Got it. Maybe just one follow-up there. Have you seen evidence to date preclinically that you are avoiding loss of muscle when you've tracked the weight loss in these rodents?

Well, in the preclinical, no, we haven't looked at -- we haven't seen it because we haven't looked at it. And the -- but it's a fair assumption that right, since there is no change in diet, right, the model, the rodent don't lose weight because they stop eating or they reduced the food intake like with GLP-1. So psilocybin is a 5-HT2A agonist and it acts at the metabolic level. So pretty much it increases the metabolism of fat. So mechanistically, it's not really expected to have the loss of muscles unlike the GLP-1.

And your last question comes from the line of Delma Caiati from Guggenheim.

This is Delma for Yatin. So following up to the previous question, can you clarify if you already performed real-time stat checking in the previous Reliance studies? Or is it something that you have implemented new only now? And then I wanted to ask you about the statistical plan, if that is run by a third party or internally within the company?

Well, thank you for the question. If I understood correctly, the first question is that we did implement monitoring of the sites in the study in the previous studies. And the straight answer is no.
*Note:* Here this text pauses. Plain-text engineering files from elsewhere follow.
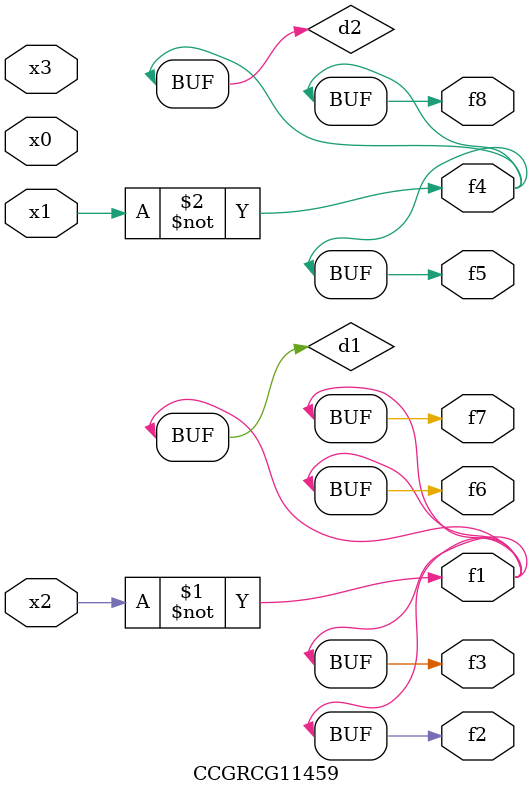
<source format=v>
module CCGRCG11459(
	input x0, x1, x2, x3,
	output f1, f2, f3, f4, f5, f6, f7, f8
);

	wire d1, d2;

	xnor (d1, x2);
	not (d2, x1);
	assign f1 = d1;
	assign f2 = d1;
	assign f3 = d1;
	assign f4 = d2;
	assign f5 = d2;
	assign f6 = d1;
	assign f7 = d1;
	assign f8 = d2;
endmodule

</source>
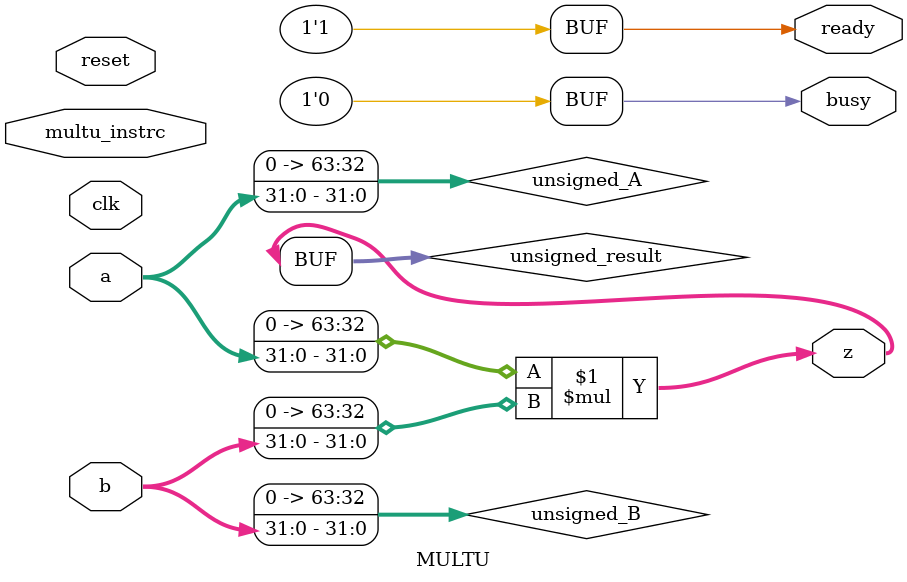
<source format=v>
module MULTU(
input clk,
input reset,
input multu_instrc,
input [31:0] a,
input [31:0] b,
output ready,
output busy,
output [63:0] z
);

/*
//¶àÖÜÆÚ°æ±¾
reg [63:0]tmp;
reg [63:0] stored0;
reg [63:0] stored1;
reg [63:0] stored2;
reg [63:0] stored3;
reg [63:0] stored4;
reg [63:0] stored5;
reg [63:0] stored6;
reg [63:0] stored7;
reg [63:0] stored8;
reg [63:0] stored9;
reg [63:0] stored10;
reg [63:0] stored11;
reg [63:0] stored12;
reg [63:0] stored13;
reg [63:0] stored14;
reg [63:0] stored15;
reg [63:0] stored16;
reg [63:0] stored17;
reg [63:0] stored18;
reg [63:0] stored19;
reg [63:0] stored20;
reg [63:0] stored21;
reg [63:0] stored22;
reg [63:0] stored23;
reg [63:0] stored24;
reg [63:0] stored25;
reg [63:0] stored26;
reg [63:0] stored27;
reg [63:0] stored28;
reg [63:0] stored29;
reg [63:0] stored30;
reg [63:0] stored31;
reg [5:0] cnt;

always @(posedge clk,posedge reset)
begin
    if (reset || ~multu_instrc)
    begin
        busy<=0;
        ready<=0;
        cnt <=0;    
        tmp<=0;
        stored0<=0;
        stored1<=0;
        stored2<=0;
        stored3<=0;
        stored4<=0;
        stored5<=0;
        stored6<=0;
        stored7<=0;        
        stored8<=0;
        stored9<=0;
        stored10<=0;
        stored11=0;  
        stored12<=0;
        stored13<=0;
        stored14<=0;
        stored15<=0;
        stored16<=0;
        stored17<=0;
        stored18<=0;
        stored19<=0;
        stored20<=0;
        stored21<=0;
        stored22<=0;
        stored23<=0;      
        stored24<=0;
        stored25<=0;
        stored26<=0;
        stored27<=0;
        stored28<=0;
        stored29<=0;
        stored30<=0;      
        stored31<=0;                         
    end
    else if (multu_instrc)
    begin
        if (cnt==0)
        begin
            busy<=1;
            cnt<=1;
            stored0 <= b[0] ? {32'b0,a}:64'b0;
            stored1 <= b[1] ? {31'b0,a,1'b0}:64'b0;
            stored2 <= b[2] ? {30'b0,a,2'b0}:64'b0;
            stored3 <= b[3] ? {29'b0,a,3'b0}:64'b0;
            stored4 <= b[4] ? {28'b0,a,4'b0}:64'b0;
            stored5 <= b[5] ? {27'b0, a, 5'b0} : 64'b0;
            stored6 <= b[6] ? {26'b0, a, 6'b0} : 64'b0;
            stored7 <= b[7] ? {25'b0, a, 7'b0} : 64'b0;
            stored8 <= b[8] ? {24'b0, a, 8'b0} : 64'b0;
            stored9 <= b[9] ? {23'b0, a, 9'b0} : 64'b0;
            stored10 <= b[10] ? {22'b0, a, 10'b0} : 64'b0;
            stored11 <= b[11] ? {21'b0, a, 11'b0} : 64'b0;
            stored12 <= b[12] ? {20'b0, a, 12'b0} : 64'b0;
            stored13 <= b[13] ? {19'b0, a, 13'b0} : 64'b0;
            stored14 <= b[14] ? {18'b0, a, 14'b0} : 64'b0;
            stored15 <= b[15] ? {17'b0, a, 15'b0} : 64'b0;
            stored16 <= b[16] ? {16'b0, a, 16'b0} : 64'b0;
            stored17 <= b[17] ? {15'b0, a, 17'b0} : 64'b0;
            stored18 <= b[18] ? {14'b0, a, 18'b0} : 64'b0;
            stored19 <= b[19] ? {13'b0, a, 19'b0} : 64'b0;
            stored20 <= b[20] ? {12'b0, a, 20'b0} : 64'b0;
            stored21 <= b[21] ? {11'b0, a, 21'b0} : 64'b0;
            stored22 <= b[22] ? {10'b0, a, 22'b0} : 64'b0;
            stored23 <= b[23] ? {9'b0, a, 23'b0} : 64'b0;
            stored24 <= b[24] ? {8'b0, a, 24'b0} : 64'b0;
            stored25 <= b[25] ? {7'b0, a, 25'b0} : 64'b0;
            stored26 <= b[26] ? {6'b0, a, 26'b0} : 64'b0;
            stored27 <= b[27] ? {5'b0, a, 27'b0} : 64'b0;
            stored28 <= b[28] ? {4'b0, a, 28'b0} : 64'b0;
            stored29 <= b[29] ? {3'b0, a, 29'b0} : 64'b0;
            stored30 <= b[30] ? {2'b0, a, 30'b0} : 64'b0;
            stored31 <= b[31] ? {1'b0, a, 31'b0} : 64'b0;
        end
        else if (cnt==1)
        begin
            cnt<=2;
            ready<=1;
            busy<=1;
            tmp <= stored0 + stored1 + stored2 + stored3 + stored4 + stored5 + stored6 +
                           stored7 + stored8 + stored9 + stored10 + stored11 + stored12 + stored13 +
                           stored14 + stored15 + stored16 + stored17 + stored18 + stored19 + stored20 +
                           stored21 + stored22 + stored23 + stored24 + stored25 + stored26 + stored27 +
                           stored28 + stored29 + stored30 + stored31;
        end
        else
        begin
            cnt<=0;
            ready<=0;
            busy<=0;
        end      
    end   
end
assign z = tmp;
*/

//µ¥ÖÜÆÚ°æ±¾
wire [63:0] unsigned_A;             //À©Õ¹µÄÎÞ·ûºÅA
wire [63:0] unsigned_B;             //À©Õ¹µÄÎÞ·ûºÅB
wire [63:0] unsigned_result;        //±£´æÎÞ·ûºÅ³Ë·¨½á¹û

assign unsigned_A = { 32'd0, a };
assign unsigned_B = { 32'd0, b };
assign unsigned_result = unsigned_A * unsigned_B;
assign z = unsigned_result;
assign busy = 0;
assign ready = 1;


endmodule
</source>
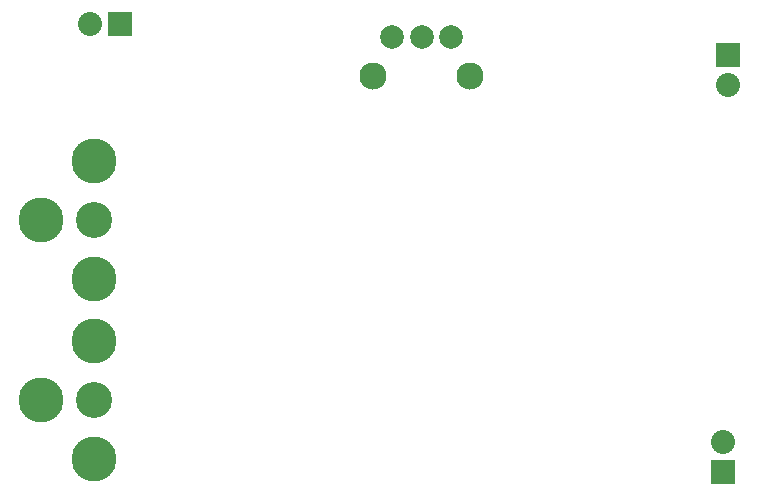
<source format=gbs>
G04 #@! TF.FileFunction,Soldermask,Bot*
%FSLAX46Y46*%
G04 Gerber Fmt 4.6, Leading zero omitted, Abs format (unit mm)*
G04 Created by KiCad (PCBNEW 4.0.0-2.201512072331+6194~38~ubuntu14.04.1-stable) date Tue 16 Aug 2016 09:34:35 AM CEST*
%MOMM*%
G01*
G04 APERTURE LIST*
%ADD10C,0.100000*%
%ADD11C,3.810000*%
%ADD12C,3.048000*%
%ADD13R,2.032000X2.032000*%
%ADD14O,2.032000X2.032000*%
%ADD15C,2.000000*%
%ADD16C,2.300000*%
G04 APERTURE END LIST*
D10*
D11*
X101600000Y-116840000D03*
X106095800Y-111836200D03*
X106095800Y-121843800D03*
D12*
X106095800Y-116840000D03*
D13*
X108331000Y-84963000D03*
D14*
X105791000Y-84963000D03*
D15*
X136358000Y-86106000D03*
X133858000Y-86106000D03*
X131358000Y-86106000D03*
D16*
X137958000Y-89406000D03*
X129758000Y-89406000D03*
D13*
X159766000Y-87630000D03*
D14*
X159766000Y-90170000D03*
D13*
X159385000Y-122936000D03*
D14*
X159385000Y-120396000D03*
D11*
X101600000Y-101600000D03*
X106095800Y-96596200D03*
X106095800Y-106603800D03*
D12*
X106095800Y-101600000D03*
M02*

</source>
And there was COVID, was a little bit more complicated to do it than now. And no, we didn't do it. But that's only one of the changes operational that we made in the new protocol. And so that was one, but the required for medical record is probably the biggest one. And so I mean the whole goal, as we discussed a few times or many times, is to really enroll patients that are affected by biological depression, and they have a history. This is an adjunctive trial, so the patient has to come in already on some antidepressant and to have access to medical and pharmacy records. It's a good proxy to be sure that the patient is a real patient. These are things that we didn't do in the previous trial for a variety of reasons. And sorry, can you repeat the second one?

And yes, I was asking if the statistical plan is designed by a third party or internally within your company?

Yes. No, it is -- well, it is -- design is a collaboration and so -- but it is -- we have the help of it like a large statistical company independent that advise us on the statistics.

There are no further questions at this time. Mr. Traversa, please go ahead.

Well, thank you. And in summary, we remain confident that we do have an approvable drug in REL-1017 and are excited by the potential of our novel psilocybin and derivative programs. So we look forward to reporting on progress with our pipeline in the months ahead. And to close, I'm grateful to the Relmada team for their continued hard work and dedication to executing on our mission. And I would also like to extend my sincere thanks to the patients and clinical partners involved in the REL-1017 trials for their participation in the advancement of this promising investigational medicine through development. Thank you very much to everyone.

Thank you. That concludes our conference today. Thank you for participating. You may all disconnect.